Por la mañana del día siguiente, Ichabod desaparece en misteriosas circunstancias dejando en el camino a su caballo Pólvora, su sombrero, la silla de montar pisoteada y una misteriosa calabaza hecha pedazos. Los habitantes del poblado creen que su desaparición fue producto de una maldición y su leyenda sigue contándose en las noches de invierno. Desde luego el puente donde se fraguó la persecución fue punto de supersticiones de todo tipo; la escuela en la que enseñaba estuvo abandonada y los niños no tenían reparo en contar sobre las apariciones del lánguido Crane, entonando salmos melancólicos entre la tranquilidad de Sleepy Hollow.
Ahora bien, ¿qué hubiera pasado si la leyenda fuera simplemente de un jinete fantasmal? Seguramente el texto de Irving no hubiera tenido tanto éxito. El desagregar a la persona y hacerla decapitada, resulta tener mayor impacto en el terror psicológico. Es en la cabeza donde reside la humanidad. Es decir, en la decapitación existe un gesto de deshumanización.
También hay una imagen antropológica, muy antigua y en diversas civilizaciones, en la que la cabeza cortada enarbola el trofeo absoluto del enemigo. Desde los mexicas hasta los islamistas más radicales, la decapitación es un arma psicológica muy poderosa. En la cabeza radica la razón y los sentidos; sin ella, solo es oscuridad y la nada. La decapitación siempre fue, por tanto, un ejercicio de poder absoluto. Como asociamos nuestra identidad con el cerebro (y no tanto con el corazón), el acto de cortar la cabeza ataca a la esencia de individualidad: memoria y racionalidad. Y también al poder.
Sin ahondar tanto en Freud, en su obra La Cabeza de Medusa (1922), el autor parece articular el horror al campo de la mirada. Según él, la cabeza de la gorgona es el símbolo del horror en la mitología griega. Freud plantea la cabeza decapitada como metáfora de la castración. El terror de la decapitación es, en el universo freudiano, un terror a la castración, terror asociado a una visión.
En el texto de Irving, el jinete cabalgará cada noche en busca de su cabeza (una especie de Sísifo nocturnal). Su personificación es una especie de sinsentido espectral. Y menciono sinsentido no solo por el simple hecho de que la cabeza nunca la va a encontrar, sino también por las intenciones de atacar brutal, ciega e irracionalmente a cuanta pobre alma se le atraviese en su camino. Obtener una cabeza, darse cuenta que no es la anhelada y cazar otra ad infinitum. Ahí radica el terror psicológico.

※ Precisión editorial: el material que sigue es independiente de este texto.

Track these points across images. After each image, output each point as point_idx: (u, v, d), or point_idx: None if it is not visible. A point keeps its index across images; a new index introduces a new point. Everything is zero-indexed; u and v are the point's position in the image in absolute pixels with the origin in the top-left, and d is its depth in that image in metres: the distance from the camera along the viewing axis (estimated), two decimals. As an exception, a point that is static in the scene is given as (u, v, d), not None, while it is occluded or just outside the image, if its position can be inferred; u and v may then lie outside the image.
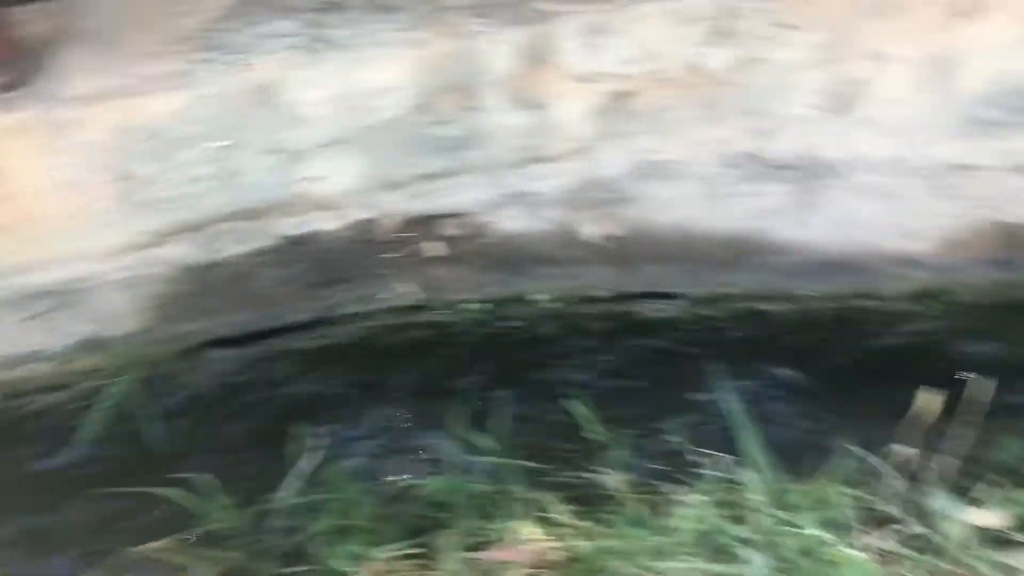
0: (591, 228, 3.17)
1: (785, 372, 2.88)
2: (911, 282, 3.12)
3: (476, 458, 2.45)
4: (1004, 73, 2.98)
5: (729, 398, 2.45)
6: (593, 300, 3.11)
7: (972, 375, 2.52)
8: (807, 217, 3.22)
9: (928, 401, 2.14)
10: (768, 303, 3.13)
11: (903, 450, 2.27)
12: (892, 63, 2.97)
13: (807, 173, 3.28)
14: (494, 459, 2.42)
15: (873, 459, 2.42)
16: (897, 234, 3.17)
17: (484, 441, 2.46)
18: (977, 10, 2.73)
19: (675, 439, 2.49)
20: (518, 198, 3.17)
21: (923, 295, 3.11)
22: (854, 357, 2.99)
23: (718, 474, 2.28)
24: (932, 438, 2.42)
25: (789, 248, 3.19)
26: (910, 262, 3.13)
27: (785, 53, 2.90)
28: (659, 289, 3.14)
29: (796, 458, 2.51)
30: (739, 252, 3.18)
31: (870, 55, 2.93)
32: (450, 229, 3.14)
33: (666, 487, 2.31)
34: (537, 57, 2.82)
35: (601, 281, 3.14)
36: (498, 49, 2.76)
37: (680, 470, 2.36)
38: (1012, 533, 2.49)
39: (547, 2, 2.73)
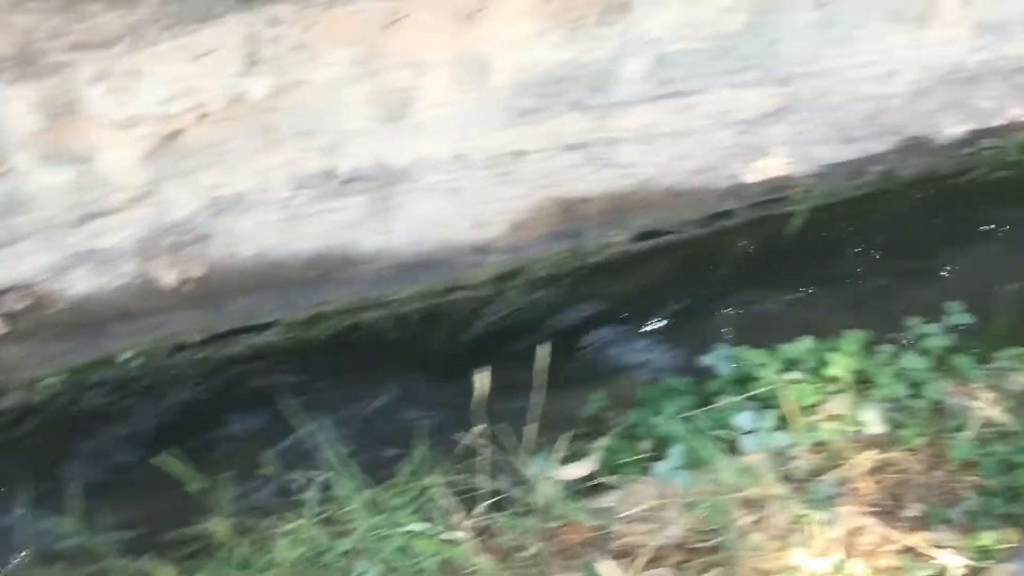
0: (170, 274, 3.07)
1: (386, 376, 2.97)
2: (489, 267, 3.33)
3: (63, 543, 2.29)
4: (530, 64, 3.26)
5: (319, 418, 2.48)
6: (183, 347, 3.02)
7: (542, 343, 2.75)
8: (387, 224, 3.33)
9: (482, 379, 2.29)
10: (362, 313, 3.21)
11: (483, 428, 2.42)
12: (430, 69, 3.14)
13: (380, 182, 3.40)
14: (83, 540, 2.27)
15: (471, 440, 2.56)
16: (470, 225, 3.38)
17: (68, 524, 2.31)
18: (480, 10, 2.96)
19: (275, 471, 2.48)
20: (85, 257, 3.00)
21: (502, 277, 3.34)
22: (447, 348, 3.16)
23: (317, 495, 2.30)
24: (516, 409, 2.60)
25: (375, 256, 3.29)
26: (485, 249, 3.34)
27: (324, 73, 2.97)
28: (253, 322, 3.11)
29: (398, 458, 2.60)
30: (327, 269, 3.23)
31: (406, 64, 3.08)
32: (11, 304, 2.90)
33: (270, 521, 2.29)
34: (63, 110, 2.67)
35: (190, 326, 3.05)
36: (12, 107, 2.58)
37: (283, 500, 2.36)
38: (600, 477, 2.74)
39: (57, 54, 2.58)
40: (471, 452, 2.56)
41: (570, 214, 3.47)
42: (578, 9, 3.13)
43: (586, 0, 3.12)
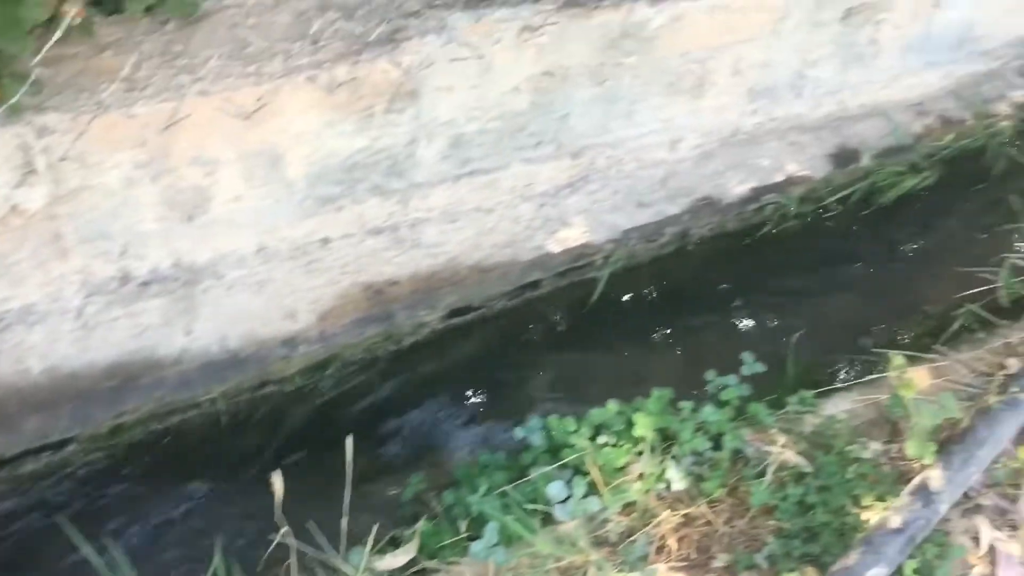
0: (-48, 398, 2.89)
1: (193, 483, 2.88)
2: (300, 359, 3.29)
3: None
4: (324, 154, 3.28)
5: (119, 536, 2.37)
6: (-30, 475, 2.84)
7: (357, 431, 2.73)
8: (190, 323, 3.25)
9: (276, 481, 2.26)
10: (168, 418, 3.10)
11: (287, 530, 2.37)
12: (222, 166, 3.11)
13: (181, 282, 3.32)
14: None
15: (281, 542, 2.50)
16: (278, 317, 3.33)
17: None
18: (260, 109, 2.97)
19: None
20: None
21: (314, 368, 3.31)
22: (258, 447, 3.10)
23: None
24: (333, 503, 2.57)
25: (179, 358, 3.19)
26: (295, 340, 3.30)
27: (108, 178, 2.90)
28: (48, 440, 2.94)
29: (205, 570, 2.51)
30: (128, 376, 3.11)
31: (196, 163, 3.04)
32: None
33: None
34: None
35: (-23, 451, 2.87)
36: None
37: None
38: (421, 563, 2.73)
39: None
40: (282, 555, 2.50)
41: (380, 297, 3.48)
42: (366, 99, 3.18)
43: (373, 90, 3.17)
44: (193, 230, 3.26)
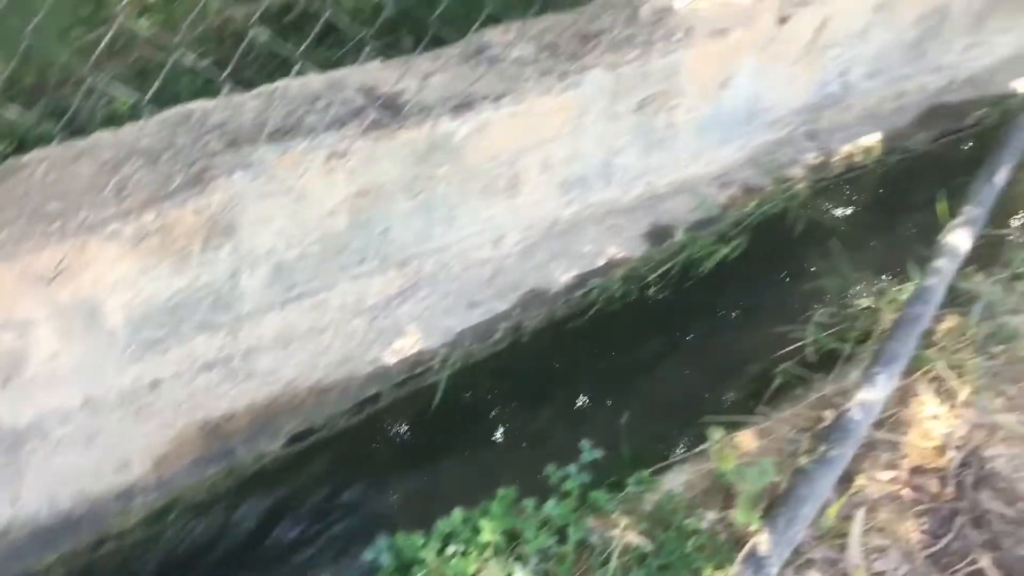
0: None
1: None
2: (138, 510, 3.21)
3: None
4: (144, 299, 3.26)
5: None
6: None
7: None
8: (15, 490, 3.14)
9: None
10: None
11: None
12: (34, 326, 3.06)
13: (5, 446, 3.21)
14: None
15: None
16: (111, 470, 3.25)
17: None
18: (63, 270, 2.95)
19: None
20: None
21: (154, 517, 3.24)
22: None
23: None
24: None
25: (9, 527, 3.06)
26: (131, 491, 3.22)
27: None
28: None
29: None
30: (-48, 557, 2.97)
31: (6, 327, 2.98)
32: None
33: None
34: None
35: None
36: None
37: None
38: None
39: None
40: None
41: (217, 433, 3.45)
42: (180, 241, 3.19)
43: (187, 231, 3.19)
44: (11, 392, 3.17)
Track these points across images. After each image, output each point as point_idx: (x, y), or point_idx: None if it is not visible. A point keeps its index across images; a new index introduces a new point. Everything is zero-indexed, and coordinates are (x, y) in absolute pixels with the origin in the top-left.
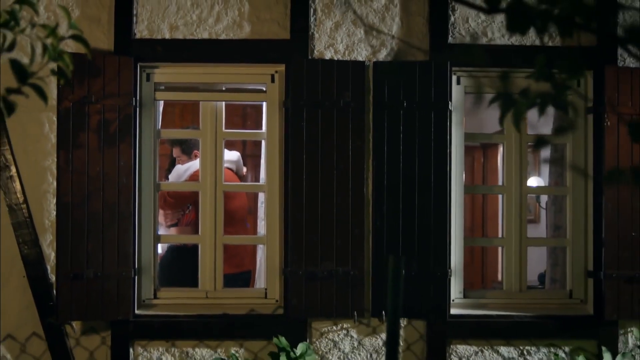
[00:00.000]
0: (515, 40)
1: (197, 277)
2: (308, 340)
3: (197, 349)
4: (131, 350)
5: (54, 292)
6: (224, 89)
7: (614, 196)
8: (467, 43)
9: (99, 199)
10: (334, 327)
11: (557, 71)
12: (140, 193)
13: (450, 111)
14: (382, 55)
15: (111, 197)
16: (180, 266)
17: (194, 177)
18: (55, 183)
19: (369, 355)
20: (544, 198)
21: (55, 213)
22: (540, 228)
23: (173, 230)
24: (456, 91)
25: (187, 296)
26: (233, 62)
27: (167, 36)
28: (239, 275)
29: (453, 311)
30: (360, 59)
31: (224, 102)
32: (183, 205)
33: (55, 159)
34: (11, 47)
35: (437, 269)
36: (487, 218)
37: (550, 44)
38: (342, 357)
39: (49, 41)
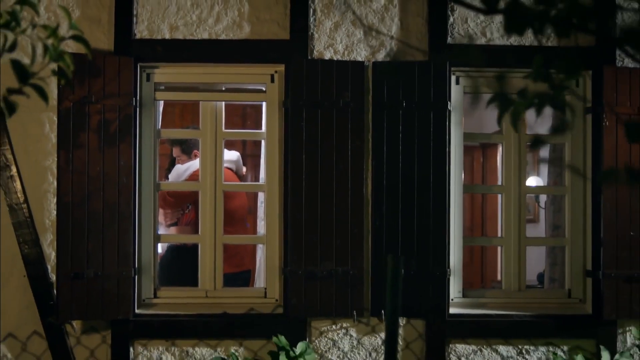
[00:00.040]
0: (514, 40)
1: (197, 276)
2: (307, 340)
3: (197, 348)
4: (131, 349)
5: (55, 291)
6: (223, 89)
7: (613, 196)
8: (466, 43)
9: (99, 199)
10: (334, 327)
11: (555, 71)
12: (140, 193)
13: (449, 111)
14: (381, 56)
15: (111, 197)
16: (180, 265)
17: (193, 176)
18: (55, 183)
19: (368, 354)
20: (543, 198)
21: (55, 213)
22: (540, 228)
23: (173, 230)
24: (455, 91)
25: (187, 295)
26: (233, 62)
27: (167, 36)
28: (239, 275)
29: (452, 310)
30: (359, 59)
31: (223, 102)
32: (183, 204)
33: (56, 159)
34: (12, 47)
35: (436, 268)
36: (486, 218)
37: (549, 44)
38: (341, 356)
39: (49, 42)
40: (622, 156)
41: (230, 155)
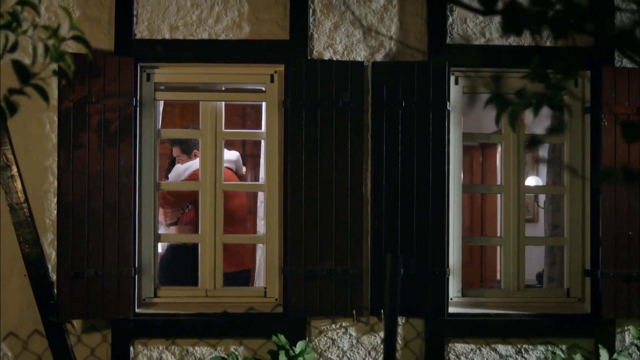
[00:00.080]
0: (513, 40)
1: (197, 275)
2: (307, 339)
3: (196, 347)
4: (131, 348)
5: (55, 290)
6: (223, 89)
7: (611, 196)
8: (464, 44)
9: (100, 199)
10: (333, 326)
11: (552, 72)
12: (140, 192)
13: (449, 111)
14: (380, 56)
15: (112, 197)
16: (180, 265)
17: (193, 176)
18: (56, 182)
19: (367, 353)
20: (542, 197)
21: (56, 212)
22: (539, 227)
23: (173, 229)
24: (454, 91)
25: (187, 295)
26: (233, 62)
27: (167, 36)
28: (239, 274)
29: (451, 310)
30: (359, 59)
31: (223, 102)
32: (182, 203)
33: (56, 159)
34: (13, 48)
35: (435, 268)
36: (486, 217)
37: (547, 44)
38: (340, 355)
39: (50, 42)
40: (620, 156)
41: (230, 155)
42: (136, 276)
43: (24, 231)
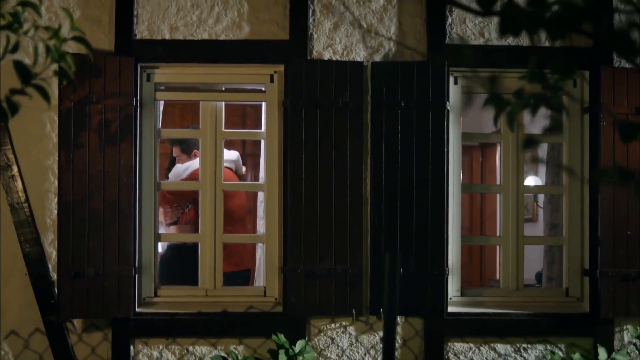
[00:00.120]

El texto rescata el valor de la superstición entendida, no como creencia de acciones o hechos irracionales, sino como el valor agregado de crear folclore, leyenda, comunidad e identidad de una población. La leyenda de Sleepy Hollow es, además, un retrato de lo que en el siglo XX y XXI hemos sido testigos en el cine. La Aldea (2004) y La Bruja (2015), son retratos de los más profundos miedos, supersticiones y creencias de los quakers o colonos americanos y cuyo valor radica en la construcción discursiva del folclore del suspense americano.
A 200 años de su publicación, considero que la mayor fuerza de La leyenda de Sleepy Hollow de Washington reside en que forma parte del canon literario americano; en que, por su originalidad, ha logrado trascender épocas y fronteras. Irving logró ser un eficiente cazador de leyendas y esta es una que el americano seguirá contando cada noche de invierno. Pero el texto es también la narración de un jinete decapitado que representa, con su resonancia fantasmal, la antigua violencia colonial intimidada por el retorno de un espectro vengativo.